=== WHAT YOU NEED TO DO ===
Could you write out the listing below again with "series" replaced by "line" wherever it occurs, leaving everything else unchanged and omitting the pictures?

(Figure understanding tasks)
··········

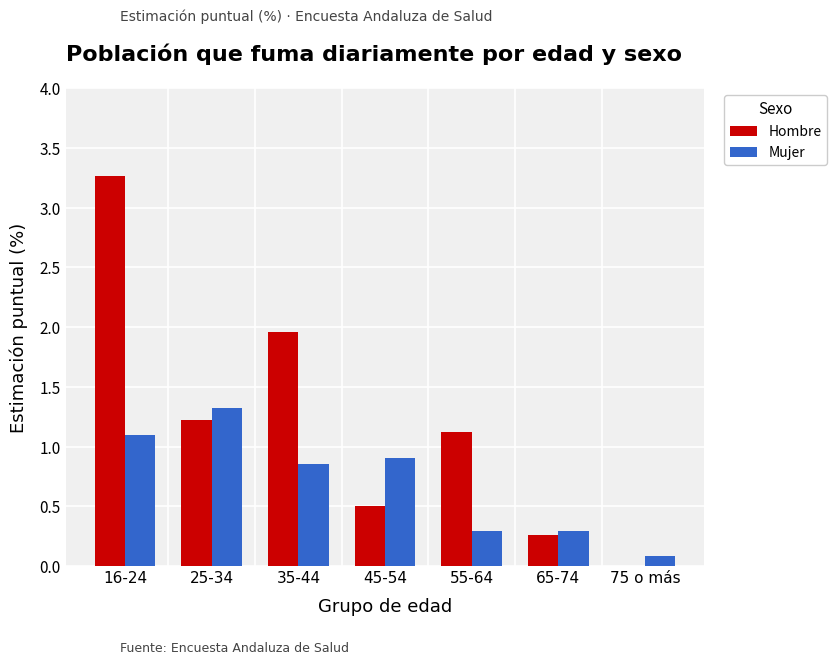

How many categories are shown in the chart?

7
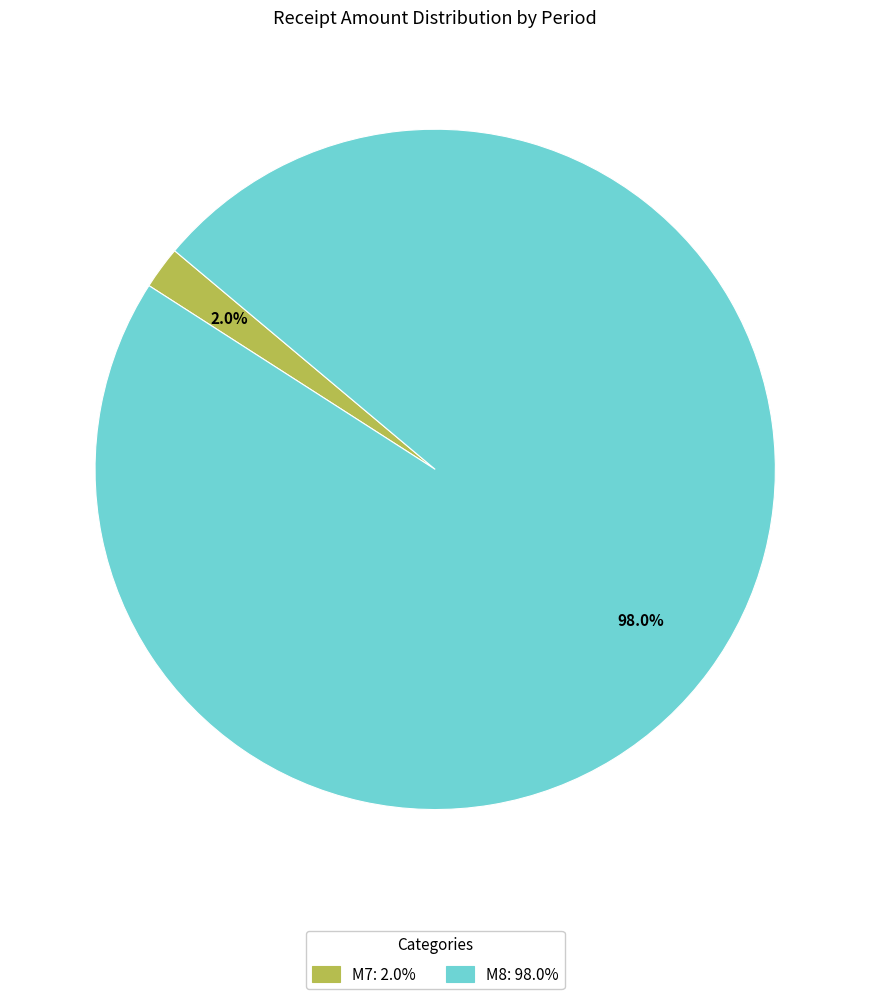

Is there any slice that represents more than half of the pie?

Yes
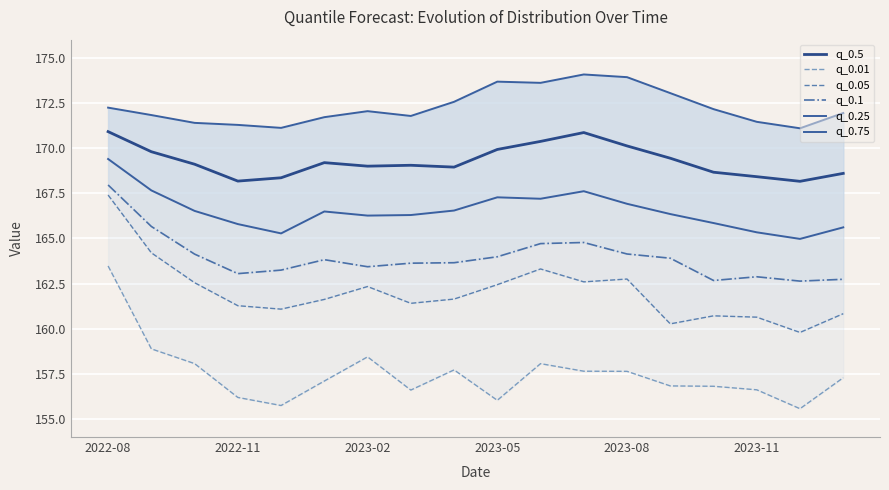

Where does the q_0.1 series first go above 163?

2022-08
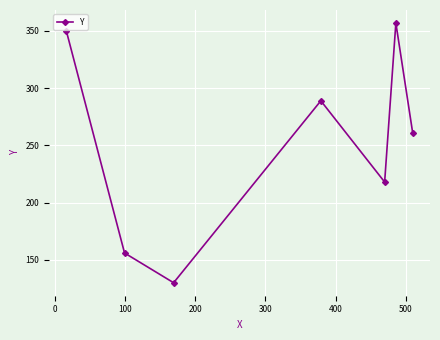

True or false: there are more than 0 points higher than both neighbors.

True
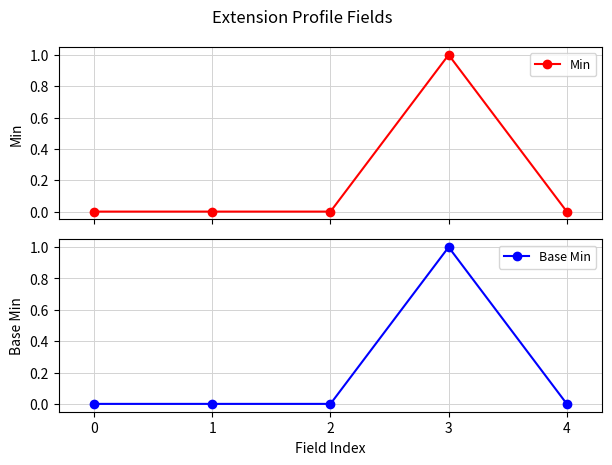

Is it true that Base Min equals 0 at 3?

False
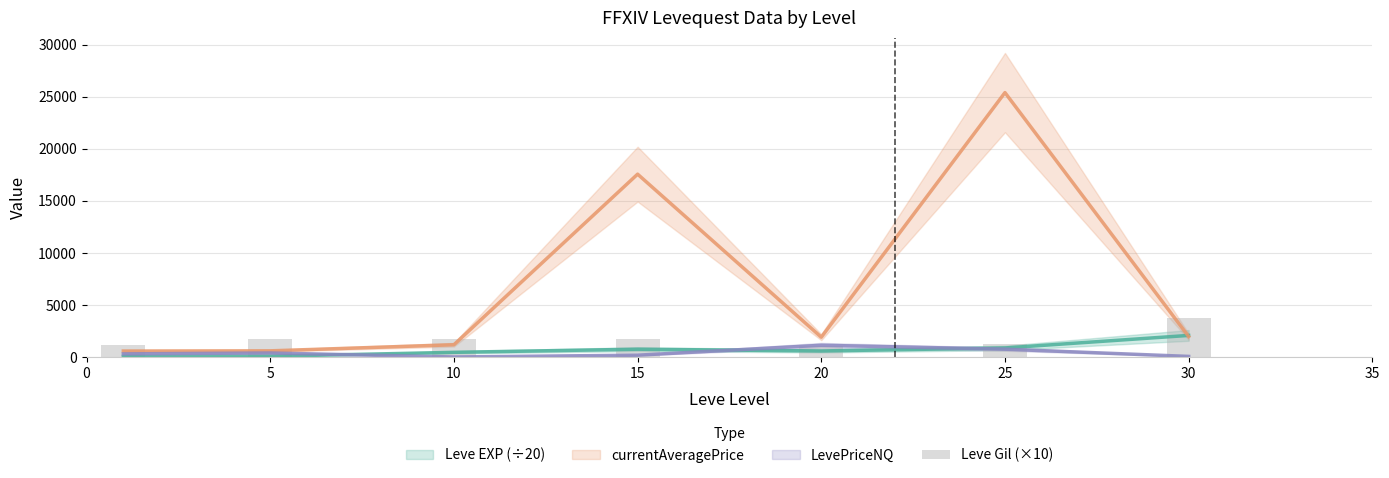

At which label is the value closest to 2365?

15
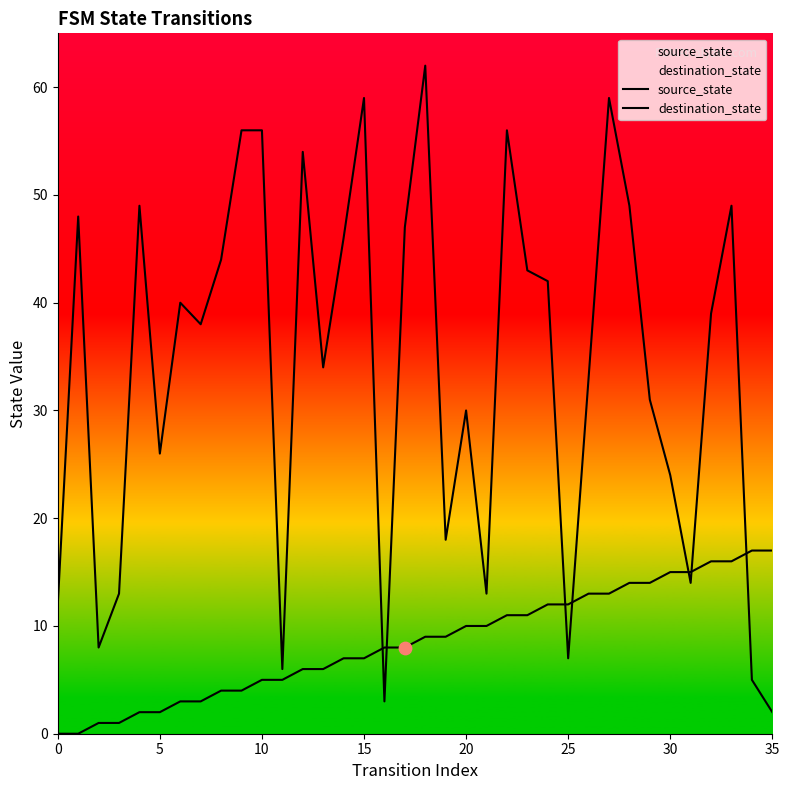

Which series has the largest total across all categories?

destination_state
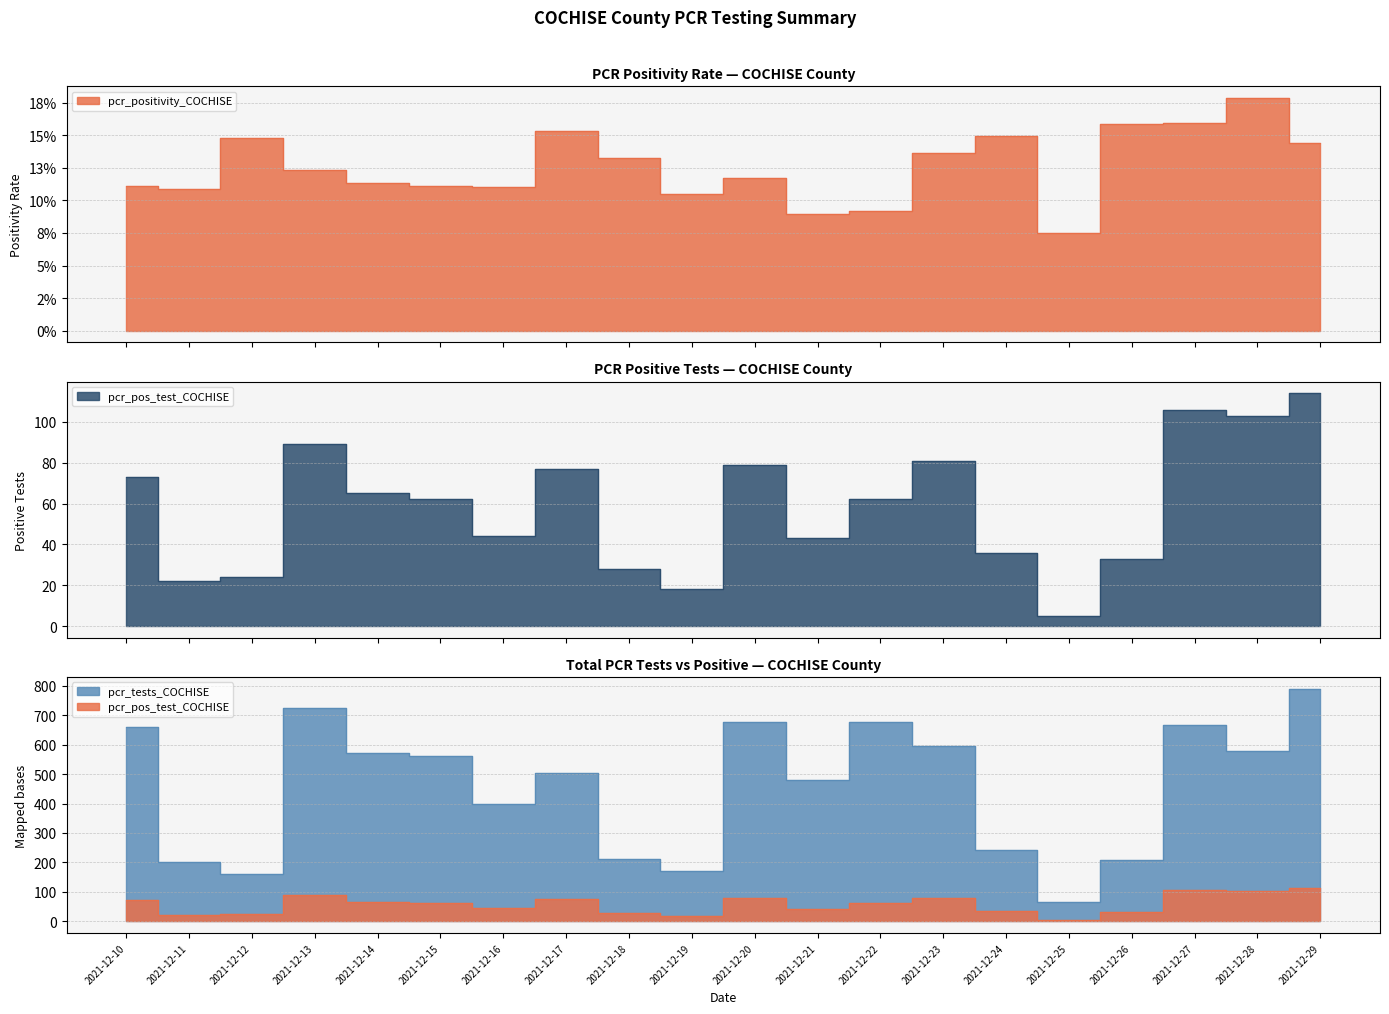

True or false: pcr_tests_COCHISE has more than 0 interior local peaks.

True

··········

=== WRITTEN REPLY ===
How many categories are shown in the chart?

7

Is there any slice that represents more than half of the pie?

Yes

Where does the q_0.1 line first go above 163?

2022-08

True or false: there are more than 0 points higher than both neighbors.

True

Is it true that Base Min equals 0 at 3?

False

At which label is the value closest to 2365?

15

Which line has the largest total across all categories?

destination_state

True or false: pcr_tests_COCHISE has more than 0 interior local peaks.

True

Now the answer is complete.